WHAT THE TASK REQUIRES - Set down all the entries again, word for word.

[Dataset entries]
════════

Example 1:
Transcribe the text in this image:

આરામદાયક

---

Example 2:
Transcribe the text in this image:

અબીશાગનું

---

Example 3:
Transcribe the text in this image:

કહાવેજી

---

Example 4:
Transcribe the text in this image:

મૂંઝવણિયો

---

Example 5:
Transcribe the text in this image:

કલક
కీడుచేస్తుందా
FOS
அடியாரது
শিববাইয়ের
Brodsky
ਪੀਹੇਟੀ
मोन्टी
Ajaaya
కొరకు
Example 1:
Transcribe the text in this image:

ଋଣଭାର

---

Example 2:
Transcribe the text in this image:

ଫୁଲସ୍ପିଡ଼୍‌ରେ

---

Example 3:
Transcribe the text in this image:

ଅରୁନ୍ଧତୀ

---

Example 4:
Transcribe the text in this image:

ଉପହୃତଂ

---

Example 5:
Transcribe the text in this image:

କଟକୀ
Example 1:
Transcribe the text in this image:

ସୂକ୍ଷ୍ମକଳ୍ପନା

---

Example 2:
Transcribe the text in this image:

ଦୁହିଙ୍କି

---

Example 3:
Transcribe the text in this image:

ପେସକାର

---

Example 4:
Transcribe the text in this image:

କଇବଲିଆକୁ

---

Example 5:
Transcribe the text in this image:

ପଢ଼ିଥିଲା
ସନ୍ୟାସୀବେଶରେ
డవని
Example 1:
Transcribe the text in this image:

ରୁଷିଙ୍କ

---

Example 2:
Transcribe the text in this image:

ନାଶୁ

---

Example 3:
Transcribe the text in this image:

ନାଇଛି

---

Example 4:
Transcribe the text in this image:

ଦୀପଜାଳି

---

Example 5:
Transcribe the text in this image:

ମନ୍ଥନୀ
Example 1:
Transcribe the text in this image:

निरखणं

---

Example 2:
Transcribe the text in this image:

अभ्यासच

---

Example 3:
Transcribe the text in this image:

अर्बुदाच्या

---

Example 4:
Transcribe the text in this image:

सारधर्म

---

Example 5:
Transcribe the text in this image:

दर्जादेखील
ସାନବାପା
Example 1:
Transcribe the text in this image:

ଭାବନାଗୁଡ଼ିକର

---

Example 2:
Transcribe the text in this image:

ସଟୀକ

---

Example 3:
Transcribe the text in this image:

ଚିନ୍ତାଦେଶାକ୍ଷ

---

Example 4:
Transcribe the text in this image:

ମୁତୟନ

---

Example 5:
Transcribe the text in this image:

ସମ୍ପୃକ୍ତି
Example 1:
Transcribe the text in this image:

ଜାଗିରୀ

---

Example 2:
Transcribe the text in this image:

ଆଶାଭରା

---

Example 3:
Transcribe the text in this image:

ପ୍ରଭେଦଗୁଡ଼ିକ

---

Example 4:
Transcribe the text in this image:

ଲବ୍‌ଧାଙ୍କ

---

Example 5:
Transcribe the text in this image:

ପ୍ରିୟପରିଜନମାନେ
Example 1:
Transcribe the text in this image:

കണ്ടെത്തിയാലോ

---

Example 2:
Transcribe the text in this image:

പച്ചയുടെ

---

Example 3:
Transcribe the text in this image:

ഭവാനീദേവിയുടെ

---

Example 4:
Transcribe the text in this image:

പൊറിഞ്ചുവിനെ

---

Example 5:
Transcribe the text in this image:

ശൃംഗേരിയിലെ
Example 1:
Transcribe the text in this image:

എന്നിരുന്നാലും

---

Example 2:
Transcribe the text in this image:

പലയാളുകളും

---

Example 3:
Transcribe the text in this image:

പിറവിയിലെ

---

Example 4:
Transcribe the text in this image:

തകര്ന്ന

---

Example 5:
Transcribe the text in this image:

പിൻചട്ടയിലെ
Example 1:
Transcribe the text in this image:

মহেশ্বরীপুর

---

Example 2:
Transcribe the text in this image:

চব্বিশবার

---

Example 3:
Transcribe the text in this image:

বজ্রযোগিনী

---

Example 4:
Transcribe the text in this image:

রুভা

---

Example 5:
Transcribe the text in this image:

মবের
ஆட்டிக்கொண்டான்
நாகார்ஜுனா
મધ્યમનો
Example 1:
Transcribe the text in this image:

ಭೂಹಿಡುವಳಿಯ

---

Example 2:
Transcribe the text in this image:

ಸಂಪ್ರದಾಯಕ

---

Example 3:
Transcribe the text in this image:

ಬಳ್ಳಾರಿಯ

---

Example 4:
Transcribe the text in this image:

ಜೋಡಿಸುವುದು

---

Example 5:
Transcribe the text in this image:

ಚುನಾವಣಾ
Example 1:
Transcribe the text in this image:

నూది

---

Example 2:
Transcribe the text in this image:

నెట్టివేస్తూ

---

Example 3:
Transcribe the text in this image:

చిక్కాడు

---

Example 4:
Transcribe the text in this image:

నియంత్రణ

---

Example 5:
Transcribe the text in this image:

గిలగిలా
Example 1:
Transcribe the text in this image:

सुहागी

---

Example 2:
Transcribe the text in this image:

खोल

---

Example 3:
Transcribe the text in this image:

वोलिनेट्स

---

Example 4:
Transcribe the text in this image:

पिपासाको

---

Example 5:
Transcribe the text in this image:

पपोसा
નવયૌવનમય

════════

WRITTEN SOLUTION -
Example 1:
Transcribe the text in this image:

આરામદાયક

---

Example 2:
Transcribe the text in this image:

અબીશાગનું

---

Example 3:
Transcribe the text in this image:

કહાવેજી

---

Example 4:
Transcribe the text in this image:

મૂંઝવણિયો

---

Example 5:
Transcribe the text in this image:

કલક
కీడుచేస్తుందా
FOS
அடியாரது
শিববাইয়ের
Brodsky
ਪੀਹੇਟੀ
मोन्टी
Ajaaya
కొరకు
Example 1:
Transcribe the text in this image:

ଋଣଭାର

---

Example 2:
Transcribe the text in this image:

ଫୁଲସ୍ପିଡ଼୍‌ରେ

---

Example 3:
Transcribe the text in this image:

ଅରୁନ୍ଧତୀ

---

Example 4:
Transcribe the text in this image:

ଉପହୃତଂ

---

Example 5:
Transcribe the text in this image:

କଟକୀ
Example 1:
Transcribe the text in this image:

ସୂକ୍ଷ୍ମକଳ୍ପନା

---

Example 2:
Transcribe the text in this image:

ଦୁହିଙ୍କି

---

Example 3:
Transcribe the text in this image:

ପେସକାର

---

Example 4:
Transcribe the text in this image:

କଇବଲିଆକୁ

---

Example 5:
Transcribe the text in this image:

ପଢ଼ିଥିଲା
ସନ୍ୟାସୀବେଶରେ
డవని
Example 1:
Transcribe the text in this image:

ରୁଷିଙ୍କ

---

Example 2:
Transcribe the text in this image:

ନାଶୁ

---

Example 3:
Transcribe the text in this image:

ନାଇଛି

---

Example 4:
Transcribe the text in this image:

ଦୀପଜାଳି

---

Example 5:
Transcribe the text in this image:

ମନ୍ଥନୀ
Example 1:
Transcribe the text in this image:

निरखणं

---

Example 2:
Transcribe the text in this image:

अभ्यासच

---

Example 3:
Transcribe the text in this image:

अर्बुदाच्या

---

Example 4:
Transcribe the text in this image:

सारधर्म

---

Example 5:
Transcribe the text in this image:

दर्जादेखील
ସାନବାପା
Example 1:
Transcribe the text in this image:

ଭାବନାଗୁଡ଼ିକର

---

Example 2:
Transcribe the text in this image:

ସଟୀକ

---

Example 3:
Transcribe the text in this image:

ଚିନ୍ତାଦେଶାକ୍ଷ

---

Example 4:
Transcribe the text in this image:

ମୁତୟନ

---

Example 5:
Transcribe the text in this image:

ସମ୍ପୃକ୍ତି
Example 1:
Transcribe the text in this image:

ଜାଗିରୀ

---

Example 2:
Transcribe the text in this image:

ଆଶାଭରା

---

Example 3:
Transcribe the text in this image:

ପ୍ରଭେଦଗୁଡ଼ିକ

---

Example 4:
Transcribe the text in this image:

ଲବ୍‌ଧାଙ୍କ

---

Example 5:
Transcribe the text in this image:

ପ୍ରିୟପରିଜନମାନେ
Example 1:
Transcribe the text in this image:

കണ്ടെത്തിയാലോ

---

Example 2:
Transcribe the text in this image:

പച്ചയുടെ

---

Example 3:
Transcribe the text in this image:

ഭവാനീദേവിയുടെ

---

Example 4:
Transcribe the text in this image:

പൊറിഞ്ചുവിനെ

---

Example 5:
Transcribe the text in this image:

ശൃംഗേരിയിലെ
Example 1:
Transcribe the text in this image:

എന്നിരുന്നാലും

---

Example 2:
Transcribe the text in this image:

പലയാളുകളും

---

Example 3:
Transcribe the text in this image:

പിറവിയിലെ

---

Example 4:
Transcribe the text in this image:

തകര്ന്ന

---

Example 5:
Transcribe the text in this image:

പിൻചട്ടയിലെ
Example 1:
Transcribe the text in this image:

মহেশ্বরীপুর

---

Example 2:
Transcribe the text in this image:

চব্বিশবার

---

Example 3:
Transcribe the text in this image:

বজ্রযোগিনী

---

Example 4:
Transcribe the text in this image:

রুভা

---

Example 5:
Transcribe the text in this image:

মবের
ஆட்டிக்கொண்டான்
நாகார்ஜுனா
મધ્યમનો
Example 1:
Transcribe the text in this image:

ಭೂಹಿಡುವಳಿಯ

---

Example 2:
Transcribe the text in this image:

ಸಂಪ್ರದಾಯಕ

---

Example 3:
Transcribe the text in this image:

ಬಳ್ಳಾರಿಯ

---

Example 4:
Transcribe the text in this image:

ಜೋಡಿಸುವುದು

---

Example 5:
Transcribe the text in this image:

ಚುನಾವಣಾ
Example 1:
Transcribe the text in this image:

నూది

---

Example 2:
Transcribe the text in this image:

నెట్టివేస్తూ

---

Example 3:
Transcribe the text in this image:

చిక్కాడు

---

Example 4:
Transcribe the text in this image:

నియంత్రణ

---

Example 5:
Transcribe the text in this image:

గిలగిలా
Example 1:
Transcribe the text in this image:

सुहागी

---

Example 2:
Transcribe the text in this image:

खोल

---

Example 3:
Transcribe the text in this image:

वोलिनेट्स

---

Example 4:
Transcribe the text in this image:

पिपासाको

---

Example 5:
Transcribe the text in this image:

पपोसा
નવયૌવનમય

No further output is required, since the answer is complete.